Day Thirty – Whatever Tickles Your Fancy (aka. Why Harry Matters)

So I finally made it! The final day of the blogging challenge. The challenge that was supposed to take me 30 days and has in fact taken me 132 days…but I completed it, nonetheless (ignoring the fact that this means I averaged 4.4 days per post).

So this challenge coming to its completion got me thinking about the concept of endings, and it seems fitting that I mull over such a topic the day after another era of my life came to an end. I speak of a common theme in the lives of many of my peers, something we have grown up with since its beginnings ten years ago, and something that I can safely say has impacted our lives.

I am speaking of Harry Potter.

Yes, as cheesy as it sounds, the impact of this phenomenon has been summed up in Facebook-group forms such as “3 heroes. 7 books. 8 movies. 10 years. We are the Harry Potter generation.” And whilst it may seem frivolous to name one’s generation after a book and film franchise, it is not an unfair statement.

As an eighteen year old, the first HP film premièred when I was eight, and the main characters of the film were eleven in the first instalment – not that much older than myself and my age mates. Magical powers aside, they were still ordinary kids with ordinary problems, and a great number of us were ‘spellbound’ (*shudders at corny pun*) by the story.

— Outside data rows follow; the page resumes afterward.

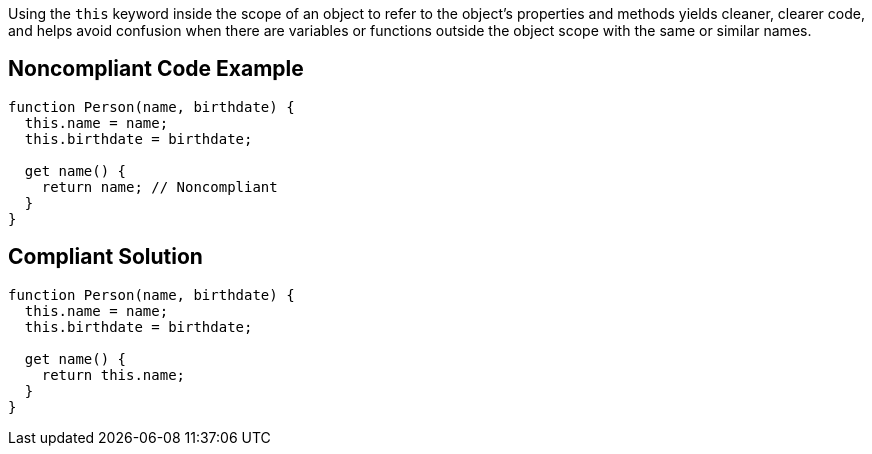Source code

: Using the ``++this++`` keyword inside the scope of an object to refer to the object's properties and methods yields cleaner, clearer code, and helps avoid confusion when there are variables or functions outside the object scope with the same or similar names.

== Noncompliant Code Example

----
function Person(name, birthdate) {
  this.name = name;
  this.birthdate = birthdate;

  get name() {
    return name; // Noncompliant
  }
}
----

== Compliant Solution

----
function Person(name, birthdate) {
  this.name = name;
  this.birthdate = birthdate;

  get name() {
    return this.name;
  }
}
----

I remember being eight or nine (and indeed, this wish may have persisted for quite a number of years) and wanting nothing more than to be Hermione Granger. I too was a nerdy, shy, book-loving child with rather frizzy hair and I was captivated by this young girl who I related with so strongly. I admired the courage of Harry Potter, laughed with (and at) the gawky Ron Weasley, learned to pity Neville Longbottom and to hate Draco Malfoy. Terms like the Philosopher’s stone, basilisks and OWLs became part of everyday vocabulary, and I would have sold my soul to trade in Maths and English for Charms and Transfiguration.

As I said, I loved reading as a child – and still do – so when the books came out I just consumed them. But something I’ve noticed about this series is that even those who weren’t big readers could get into them. I’m sure there would be many people (and I know of some myself) who claim not to enjoy or have an interest in reading, but who will willingly admit to completing the entire series. Supposedly, 11 million copies of Harry Potter and the Deathly Hallows were sold in its first 24 hours after release. That’s a whole lotta books. So even if you are not a fan of the books and the subsequent franchise, and you prefer to stick to the classics – you can’t deny the impact the series had on the reading habits of entire populations.

So now the last film has been released – a few years after the final book – and with it, the new material has come to an end. On paper, Harry’s story has reached its finale. But in the hearts of devoted fans everywhere, it’s here to stay.